Jesus condemns outward practices of worship that mask arrogant, unaccepting hearts. His disciples aren't occupied with avoiding powerless people to gain acceptance by powerful people. Nor are they to be giving up things to impress others with their piety, but with filling their days with his presence. We get the feeling that the Pharisees might well have gone out the side aisle to avoid their future pastor.
Lent is often caricatured as a long-faced, no-fun season. But Lent is really about saying no to some things so we can say yes to others. At the outset of his ministry Jesus was tempted by Satan to say yes to the chance to use his gifts for immediate gratification of his physical needs, to say yes to the enjoyment of material wealth and the thrill of power over others. He said no to these temptations, and headed into the towns and villages to say yes to long days and nights of healing, teaching, feeding, and exorcising.
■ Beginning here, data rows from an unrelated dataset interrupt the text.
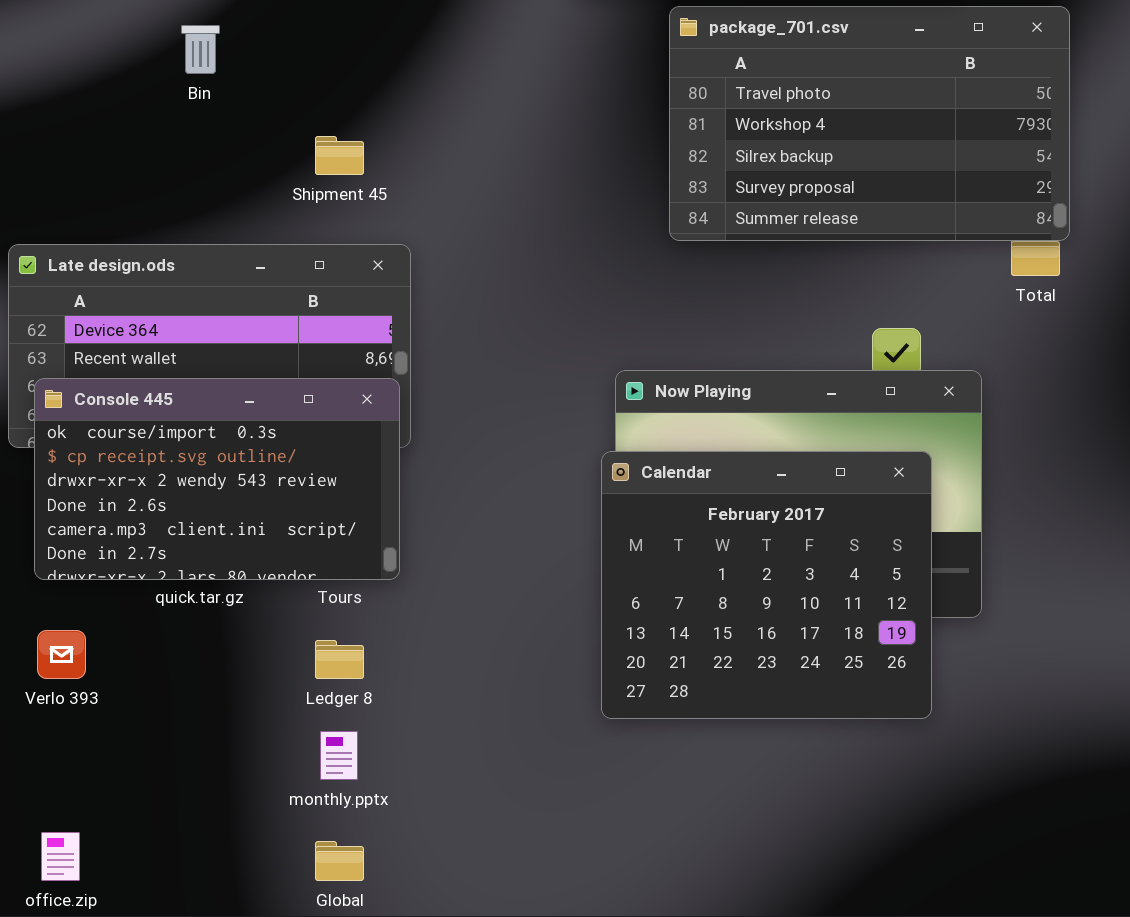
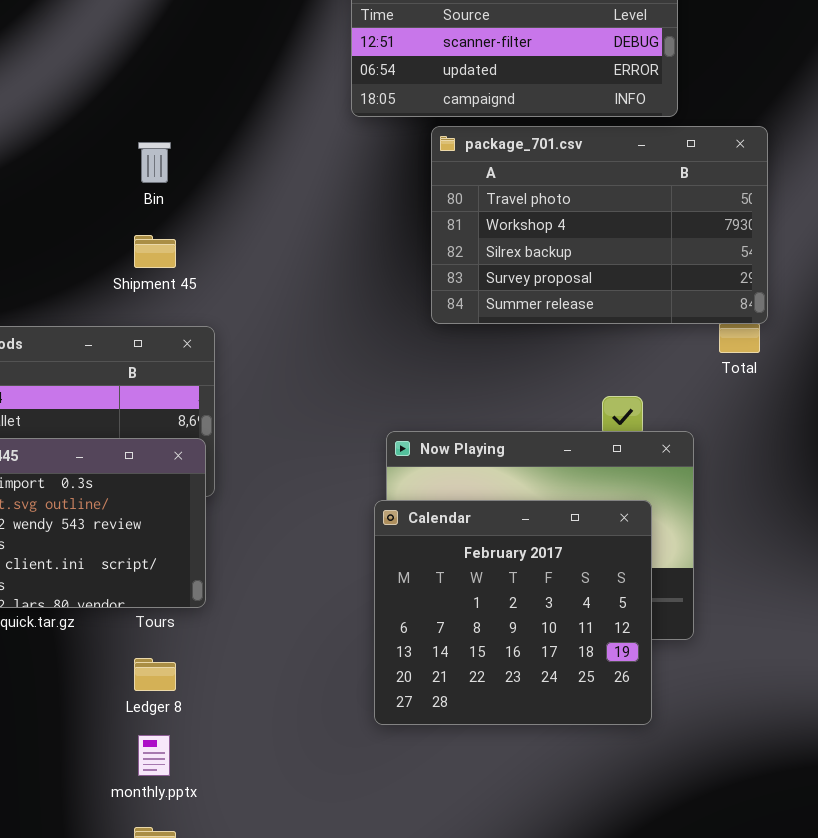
Bin: [181,25,220,74] -> [138,142,171,183], moved

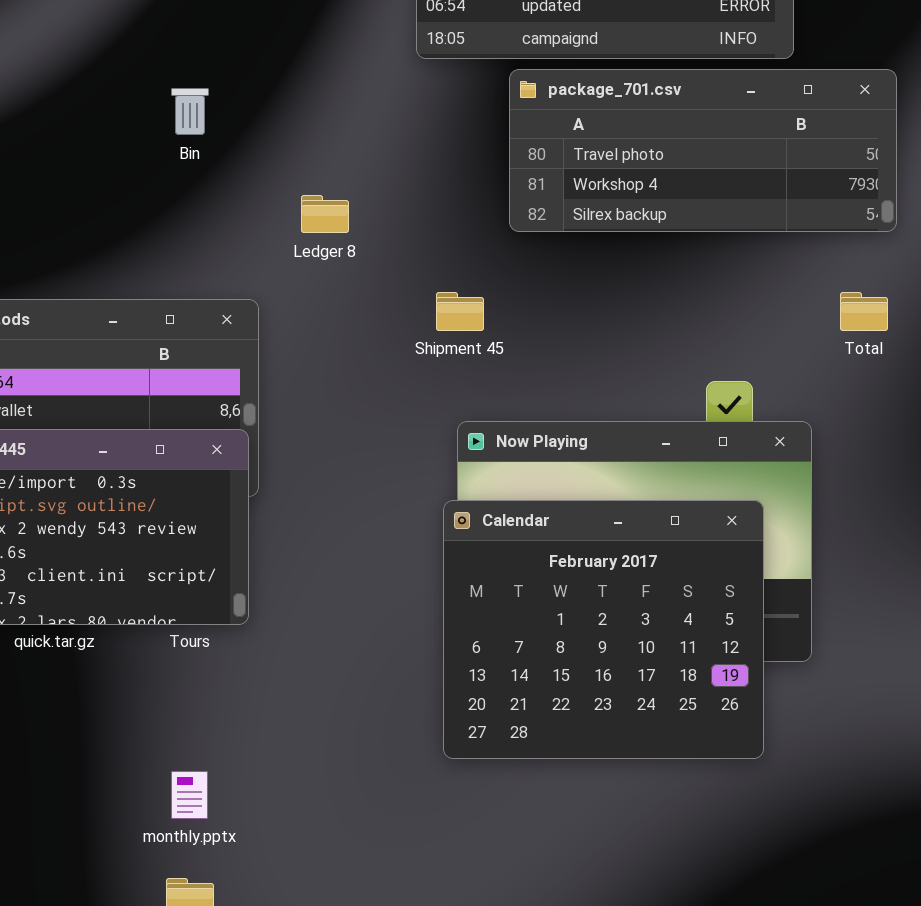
package_701.csv: [431,126,768,324] -> [509,69,897,232], resized
Shipment 45: [134,235,176,268] -> [436,292,484,331], moved
Ledger 8: [134,658,176,691] -> [301,195,349,233], moved

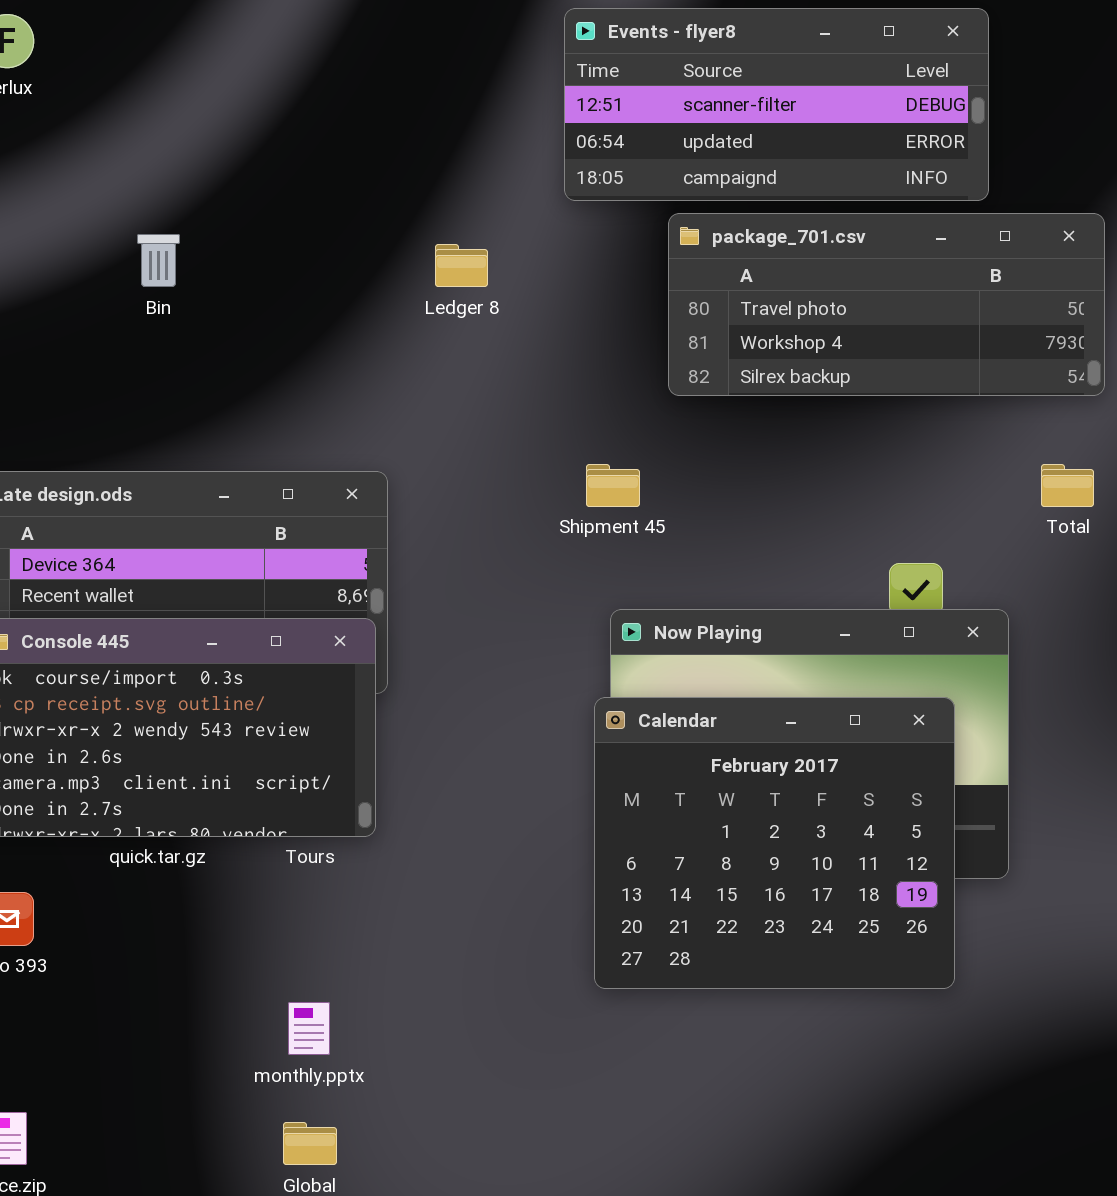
Bin: [171,88,209,135] -> [137,234,180,287], moved
Ledger 8: [301,195,349,233] -> [435,244,488,287], moved

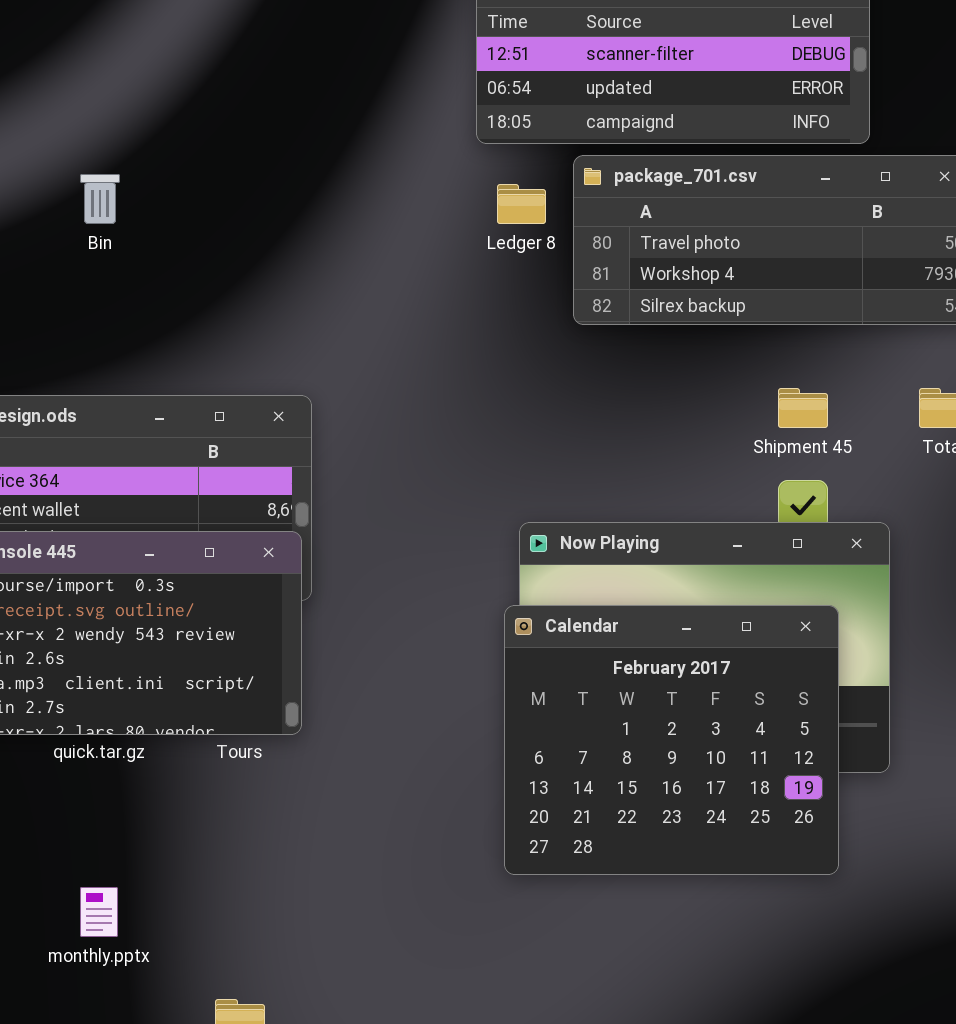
Ledger 8: [435,244,488,287] -> [497,184,546,224], moved
Shipment 45: [586,464,640,507] -> [778,388,828,428], moved
monthly.pptx: [288,1002,330,1055] -> [80,887,118,937], moved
During Lent we Christians are called to say no to any habit that comes between God and ourselves. It might be an unhealthy physical habit: unhealthy eating patterns, drinking, drug abuse. It might be an unhealthy spiritual diet: the habit of vicious gossip, of jealousy of others' accomplishments, or of consistently seeing the worst in people and situations. It might be indifference to the condition of the homeless and the lonely in our community. It might be the habit of judging and categorizing others to maintain our sense of superiority. It might be the tendency to see our spiritual lives as limited to one hour of worship on Sundays. It might be the habit of expecting unbroken peace and inward joy without putting in the time to cultivate our prayer relationship with God. It might be the habit of facing life's challenges without factoring the presence of God into the equation.
When we answer Christ's call to say no to destructive practices, energy is left to say yes to positive disciplines. We can fill the space and time left by our fasting with some positive disciplines to help us respond to God's love more intentionally. John Wesley called them the means of grace: prayer, searching the scriptures, fasting, acts of kindness aimed at justice, and regular attendance at corporate worship where we participate in the sacraments of baptism and communion and meet God as the scriptures are read and proclaimed.
Just as there are lots of things we may need to say no to during Lent, so there are many opportunities to say yes. I will see the good points of a troublesome family member. I will show more affection to my spouse. I will keep in better touch with my extended family. I will improve my understanding of issues of justice for the poor. I will participate in a ministry of care in my community.
In adopting these positive disciplines, even though they may be taxing for us, we find new life. As the prophet Isaiah says "Then your light shall break forth like the dawn, and your healing shall spring up quickly" (Is. 58:8).
Upon entering the large room in which the annual session of a church group was to take place for several days, participants noticed that one object dominated the platform upon which the sessions would be led. The object was a giant cross, stretching from just above an altar table to the tall ceiling of that room. Across the face of that cross one word had been emblazoned. It was the word "Yes."
The cross in ashes on our skin is our "yes" to the kind of Lent Jesus desires for each of us. He wants us to accompany him boldly, saying "no" to that which would slow our steps and saying "yes" to that which would fill our hearts and our actions with love for him and others. The kind of Lent Jesus desires for us is the kind that prepares our hearts for a Savior who rises from the ashes of death and injustice to bring a new life of justice and joy. That new life begins with Ash Wednesday.